Dans la même région, le 3 avril, en pleine crise, alors que les services saturés du CHU de Nancy combattent l’épidémie dans des conditions très difficiles, le directeur de l’Agence régionale de santé ne voit « pas de raison de remettre en cause » le plan de restructuration (COPERMO) qui prévoit 598 suppressions de postes et 174 fermetures de lits prévues d’ici 2025. Il sera muté, pour avoir parlé trop fort au mauvais moment, mais à Nancy comme ailleurs le COPERMO n’est que suspendu.
Manque de personnel, fermeture de 100 000 lits en 20 ans, de services d’urgences, de maternité, de chirurgie de proximité, regroupement dans d’énormes usines à soins déshumanisées mais plus « rentables » : les effets des politiques d’austérité, de régression des budgets hospitaliers, n’ont pas attendu l’épidémie pour se manifester. Tout au long de l’année 2019 les services d’urgences ont été en grève et les mobilisations hospitalières se sont succédé pour exiger, sans succès, un recrutement massif de personnel, l’augmentation en conséquence des budgets hospitaliers, la revalorisation des salaires (300 euros pour touTEs) qui puisse rendre attractif le travail difficile à l’hôpital. Les « plans » successifs de Macron/Buzyn n’ont en rien répondu à ces attentes.
Effets calamiteux
Les effets pervers de la gestion de l’hôpital public sur le mode de l’entreprise, dont la « tarification à l’activité » est l’un des principaux outils, ont été mis en relief par la pandémie.
L’hôpital étant rémunéré selon le nombre d’actes fournis, un lit vide est un lit « non rentable », et le « taux d’occupation des lits » doit être le plus élevé possible. Pas de place dans ces conditions pour anticiper des événements « imprévus », comme une épidémie.
La politique des gouvernements successifs a consisté à « externaliser » vers des opérateurs privés (cliniques privées commerciales, secteur social et médico-social associatif) une part croissante des missions de l’hôpital public, et en finir avec la place centrale de celui-ci dans le dispositif de soins.
Les effets de cette politique, même si l’État a dû en catastrophe « réquisitionner » une partie des établissements privés, n’ont été que trop visibles au cours des dernières semaines.
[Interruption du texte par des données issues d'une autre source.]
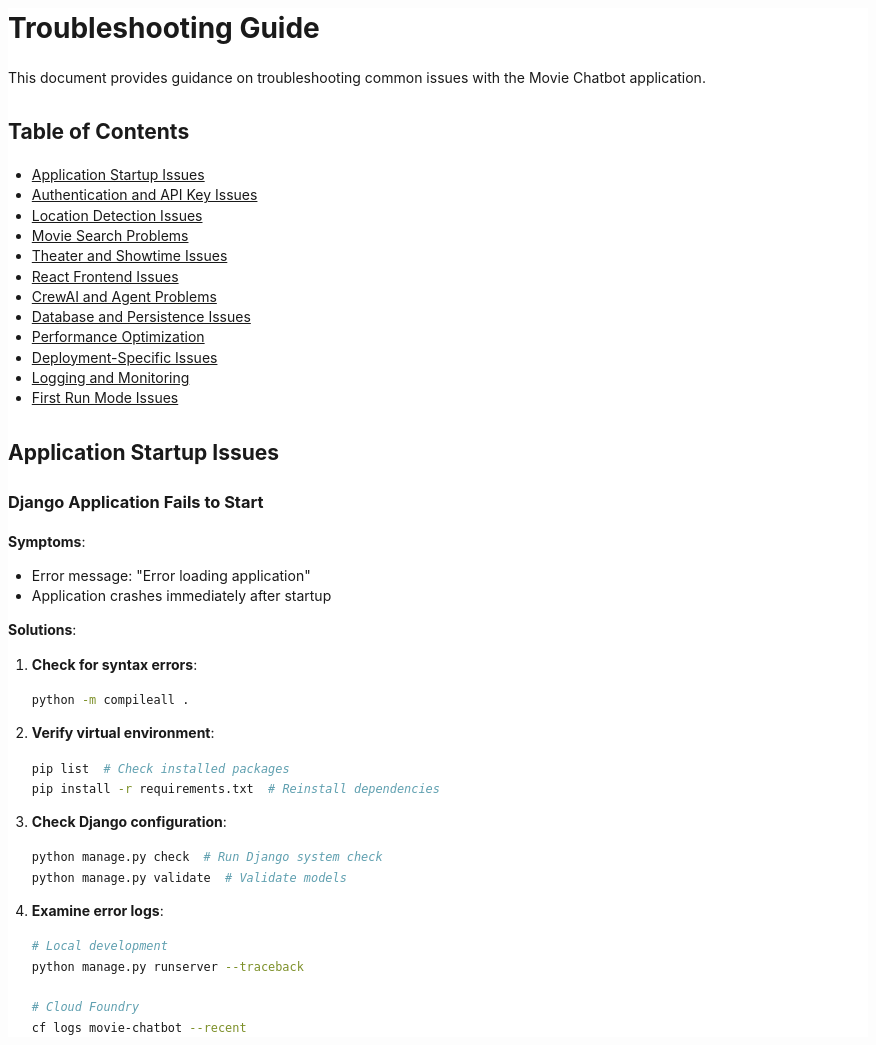 # Troubleshooting Guide

This document provides guidance on troubleshooting common issues with the Movie Chatbot application.

## Table of Contents

- [Application Startup Issues](#application-startup-issues)
- [Authentication and API Key Issues](#authentication-and-api-key-issues)
- [Location Detection Issues](#location-detection-issues)
- [Movie Search Problems](#movie-search-problems)
- [Theater and Showtime Issues](#theater-and-showtime-issues)
- [React Frontend Issues](#react-frontend-issues)
- [CrewAI and Agent Problems](#crewai-and-agent-problems)
- [Database and Persistence Issues](#database-and-persistence-issues)
- [Performance Optimization](#performance-optimization)
- [Deployment-Specific Issues](#deployment-specific-issues)
- [Logging and Monitoring](#logging-and-monitoring)
- [First Run Mode Issues](#first-run-mode-issues)

## Application Startup Issues

### Django Application Fails to Start

**Symptoms**:

- Error message: "Error loading application"
- Application crashes immediately after startup

**Solutions**:

1. **Check for syntax errors**:

   ```bash
   python -m compileall .
   ```

2. **Verify virtual environment**:

   ```bash
   pip list  # Check installed packages
   pip install -r requirements.txt  # Reinstall dependencies
   ```

3. **Check Django configuration**:

   ```bash
   python manage.py check  # Run Django system check
   python manage.py validate  # Validate models
   ```

4. **Examine error logs**:

   ```bash
   # Local development
   python manage.py runserver --traceback

   # Cloud Foundry
   cf logs movie-chatbot --recent
   ```
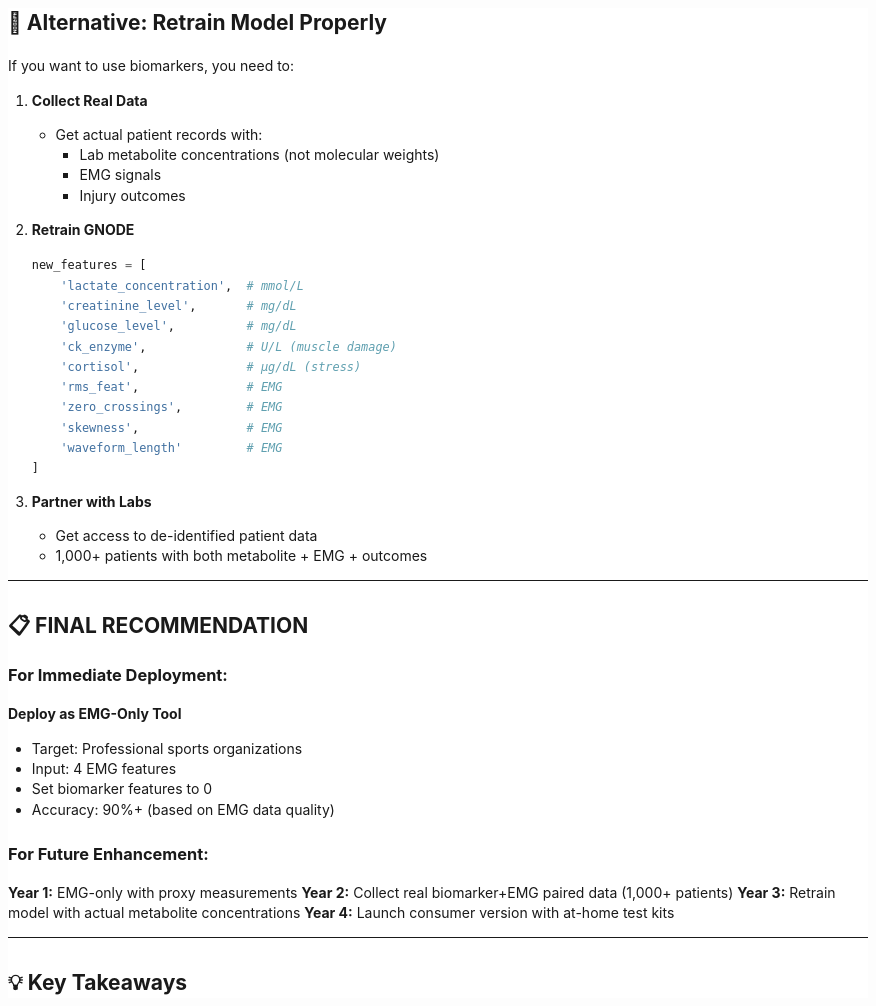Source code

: 
## 🔬 **Alternative: Retrain Model Properly**

If you want to use biomarkers, you need to:

1. **Collect Real Data**
   - Get actual patient records with:
     - Lab metabolite concentrations (not molecular weights)
     - EMG signals
     - Injury outcomes
   
2. **Retrain GNODE**
   ```python
   new_features = [
       'lactate_concentration',  # mmol/L
       'creatinine_level',       # mg/dL
       'glucose_level',          # mg/dL
       'ck_enzyme',              # U/L (muscle damage)
       'cortisol',               # μg/dL (stress)
       'rms_feat',               # EMG
       'zero_crossings',         # EMG
       'skewness',               # EMG
       'waveform_length'         # EMG
   ]
   ```

3. **Partner with Labs**
   - Get access to de-identified patient data
   - 1,000+ patients with both metabolite + EMG + outcomes

---

## 📋 **FINAL RECOMMENDATION**

### **For Immediate Deployment:**

**Deploy as EMG-Only Tool**
- Target: Professional sports organizations
- Input: 4 EMG features
- Set biomarker features to 0
- Accuracy: 90%+ (based on EMG data quality)

### **For Future Enhancement:**

**Year 1:** EMG-only with proxy measurements
**Year 2:** Collect real biomarker+EMG paired data (1,000+ patients)
**Year 3:** Retrain model with actual metabolite concentrations
**Year 4:** Launch consumer version with at-home test kits

---

## 💡 **Key Takeaways**
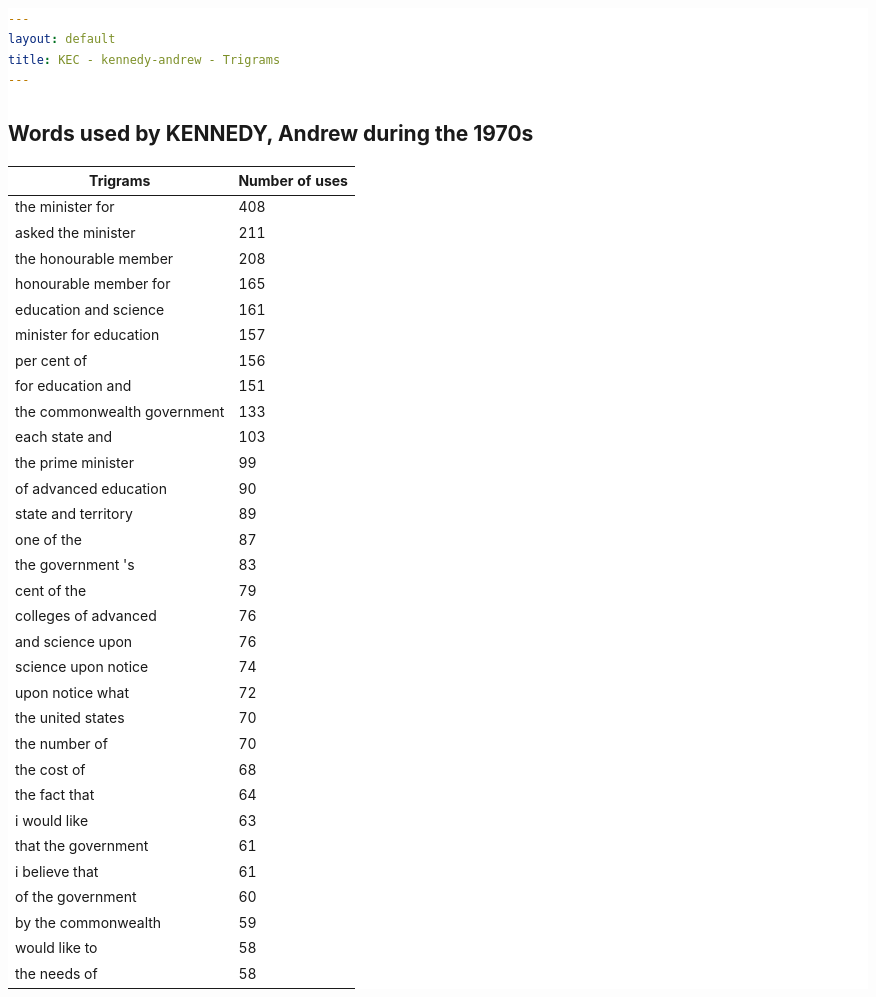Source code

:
 ```yaml
---
layout: default
title: KEC - kennedy-andrew - Trigrams
---
```

## Words used by KENNEDY, Andrew during the 1970s

| Trigrams | Number of uses |
|--------------|----------------|
|the minister for|408|
|asked the minister|211|
|the honourable member|208|
|honourable member for|165|
|education and science|161|
|minister for education|157|
|per cent of|156|
|for education and|151|
|the commonwealth government|133|
|each state and|103|
|the prime minister|99|
|of advanced education|90|
|state and territory|89|
|one of the|87|
|the government 's|83|
|cent of the|79|
|colleges of advanced|76|
|and science upon|76|
|science upon notice|74|
|upon notice what|72|
|the united states|70|
|the number of|70|
|the cost of|68|
|the fact that|64|
|i would like|63|
|that the government|61|
|i believe that|61|
|of the government|60|
|by the commonwealth|59|
|would like to|58|
|the needs of|58|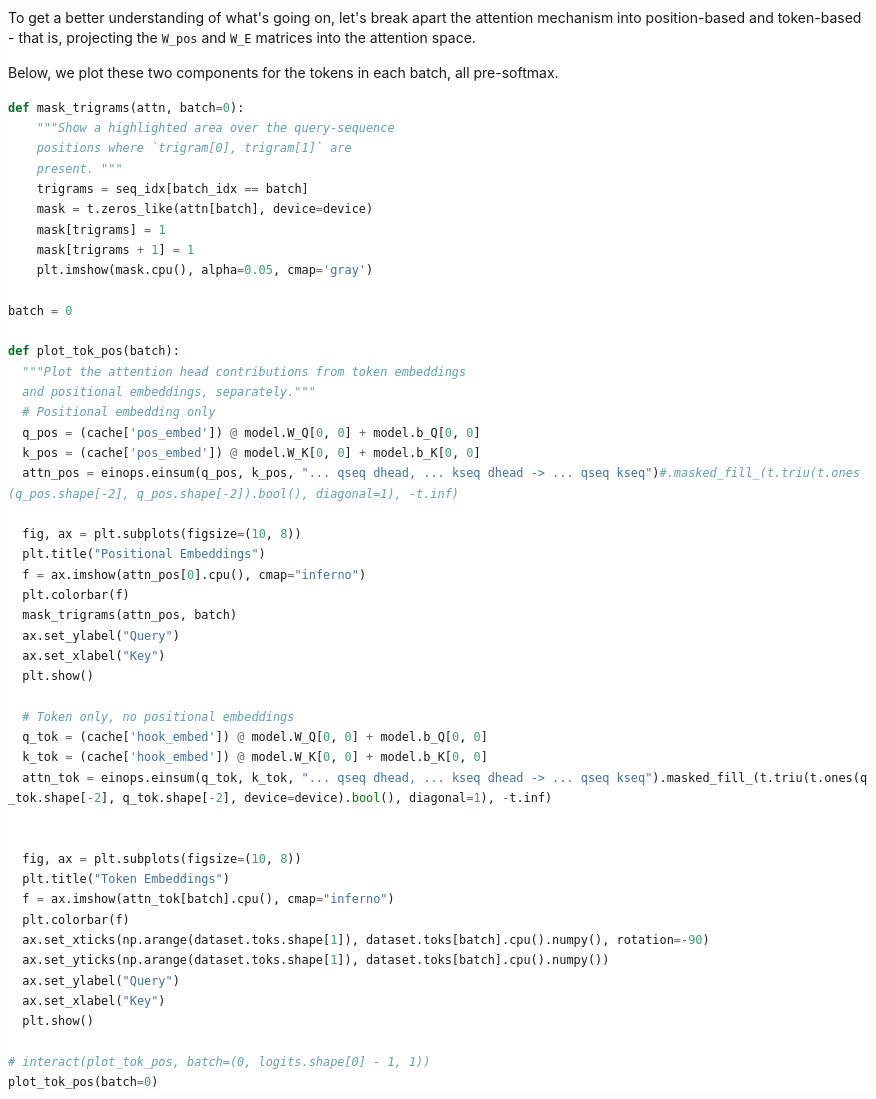 To get a better understanding of what's going on, let's break apart the attention mechanism into position-based and token-based - that is, projecting the `W_pos` and `W_E` matrices into the attention space.

Below, we plot these two components for the tokens in each batch, all pre-softmax.


```python
def mask_trigrams(attn, batch=0):
    """Show a highlighted area over the query-sequence
    positions where `trigram[0], trigram[1]` are
    present. """
    trigrams = seq_idx[batch_idx == batch]
    mask = t.zeros_like(attn[batch], device=device)
    mask[trigrams] = 1
    mask[trigrams + 1] = 1
    plt.imshow(mask.cpu(), alpha=0.05, cmap='gray')

batch = 0

def plot_tok_pos(batch):
  """Plot the attention head contributions from token embeddings
  and positional embeddings, separately."""
  # Positional embedding only
  q_pos = (cache['pos_embed']) @ model.W_Q[0, 0] + model.b_Q[0, 0]
  k_pos = (cache['pos_embed']) @ model.W_K[0, 0] + model.b_K[0, 0]
  attn_pos = einops.einsum(q_pos, k_pos, "... qseq dhead, ... kseq dhead -> ... qseq kseq")#.masked_fill_(t.triu(t.ones(q_pos.shape[-2], q_pos.shape[-2]).bool(), diagonal=1), -t.inf)

  fig, ax = plt.subplots(figsize=(10, 8))
  plt.title("Positional Embeddings")
  f = ax.imshow(attn_pos[0].cpu(), cmap="inferno")
  plt.colorbar(f)
  mask_trigrams(attn_pos, batch)
  ax.set_ylabel("Query")
  ax.set_xlabel("Key")
  plt.show()

  # Token only, no positional embeddings
  q_tok = (cache['hook_embed']) @ model.W_Q[0, 0] + model.b_Q[0, 0]
  k_tok = (cache['hook_embed']) @ model.W_K[0, 0] + model.b_K[0, 0]
  attn_tok = einops.einsum(q_tok, k_tok, "... qseq dhead, ... kseq dhead -> ... qseq kseq").masked_fill_(t.triu(t.ones(q_tok.shape[-2], q_tok.shape[-2], device=device).bool(), diagonal=1), -t.inf)


  fig, ax = plt.subplots(figsize=(10, 8))
  plt.title("Token Embeddings")
  f = ax.imshow(attn_tok[batch].cpu(), cmap="inferno")
  plt.colorbar(f)
  ax.set_xticks(np.arange(dataset.toks.shape[1]), dataset.toks[batch].cpu().numpy(), rotation=-90)
  ax.set_yticks(np.arange(dataset.toks.shape[1]), dataset.toks[batch].cpu().numpy())
  ax.set_ylabel("Query")
  ax.set_xlabel("Key")
  plt.show()

# interact(plot_tok_pos, batch=(0, logits.shape[0] - 1, 1))
plot_tok_pos(batch=0)
```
Les scandales d’un système de santé privé ont été tout particulièrement visibles dans les EHPAD, où la course aux profits s’est payée en nombreux décès, très certainement évitables. Malgré des tarifs prohibitifs et des profits insolents, ces groupes, comme Korian, sont accusés par de nombreuses familles ne n’avoir pas mis en œuvre les mesures indispensables à la protection des résidentEs.
Enfin, la volonté de basculer le système de santé vers des soins « ambulatoires » privés, confiés à une médecine de ville à bout de souffle, a montré au grand jour ses limites. Les médecins libéraux, contraintEs à un exercice solitaire, dans le cadre d’une médecine purement curative, à l’acte, ne peuvent répondre aux missions de prévention, de promotion de la santé, de dépistage, de mise en place avec la population de mesures sanitaires qui devraient être celles d’un service public de santé en période d’épidémie. Ils le peuvent d’autant moins qu’ils sont souvent débordéEs et en nombre insuffisant dans les déserts médicaux.
Les leçons de l’épidémie exigent un renforcement des moyens du service public de santé, qui ne doit pas se limiter à l’hôpital, à l’opposé de la poursuite et de l’accélération de ce qui n’a pas fonctionné depuis 25 ans et que veulent poursuivre Macron/Véran avec le « Ségur » de la santé.